Eventually this court was used as a political weapon, a way for the king and Parliament to secretly bypass the ancient English constitution and prosecute their enemies, keeping the dirty details hidden from the public.
The analogy of the FISA court’s absolute approval of requests by the government to monitor citizens’ electronic communication to the decisions of the Star Chamber is apt and accurate on many points, it seems.
Perhaps the most disturbing effect of the FISA court’s behavior is the fact that the government considers the protections of the Fourth Amendment to be nothing more than a “parchment barrier” that is easily torn through. Now that the Constitution is regarded by the federal government as advisory at best, there is nothing standing between the citizens of this nation and the construction of a 21st-century panopticon.
In this country, then, every citizen is now a suspect and the scope of the surveillance is being expanded to place every word, every movement, every text, every conversation, every email, and every social-media post under the never-blinking eye of the federal domestic spying apparatus.
The hour is now late if this union is to remain a land under the rule of law. To that end, it is critical that Americans recognize that FISA and the FISA court’s rubber-stamping of the exercise of the federal government’s sweeping surveillance programs is in direct, open, and hostile violation of the Constitution.
Finally, as FISA comes up before Congress for that body’s decision of whether to reauthorize its continuing operation, Americans should remember that the policies that permit this data sharing and grant such secret authority to the NSA and the FISA court are such a shameful disregard for our long history of individual-based human and civil rights (including the freedom from unwarranted searches and seizures), that it shocks the conscience even when the source is considered.

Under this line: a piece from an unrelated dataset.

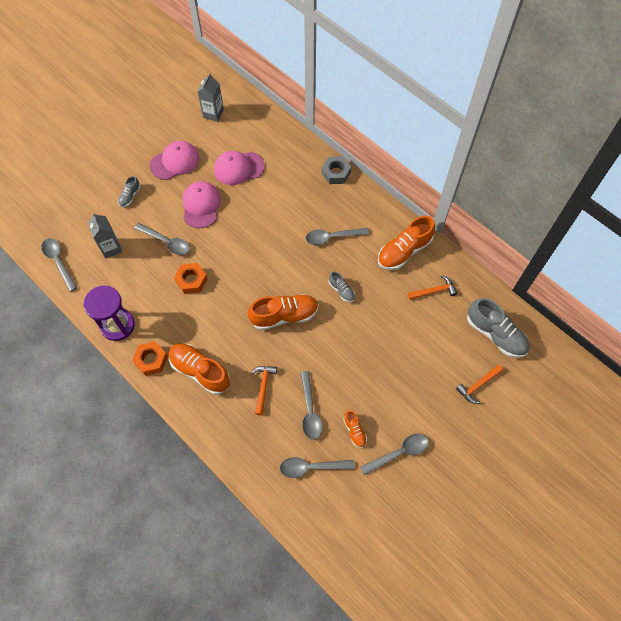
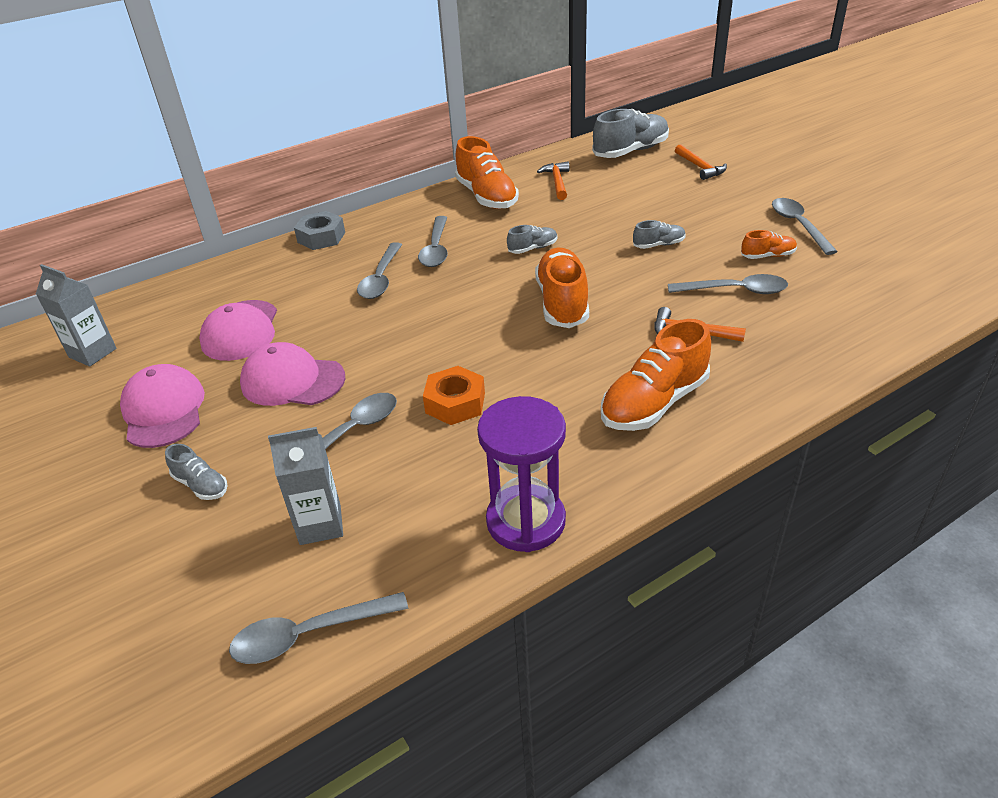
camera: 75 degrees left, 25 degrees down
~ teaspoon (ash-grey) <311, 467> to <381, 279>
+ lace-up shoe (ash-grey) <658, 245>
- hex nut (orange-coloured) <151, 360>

Taken together, the roster of snooping programs in use by the federal government places every American under the threat of constant surveillance. The courts, Congress, and the president have formed an unholy alliance bent on obliterating the Constitution and establishing a country where every citizen is a suspect and perpetually under the never-blinking eye of the government.
The establishment will likely continue construction of the surveillance apparatus until the entire country is being watched around the clock and every monitored activity is recorded and made retrievable by agents who will have a dossier on every American.
While the federal government carries on collecting and cataloging data on every American, there are those who recognize that something stronger than milquetoast “meaningful reform” is necessary to dismantle domestic surveillance and restore the Fourth Amendment.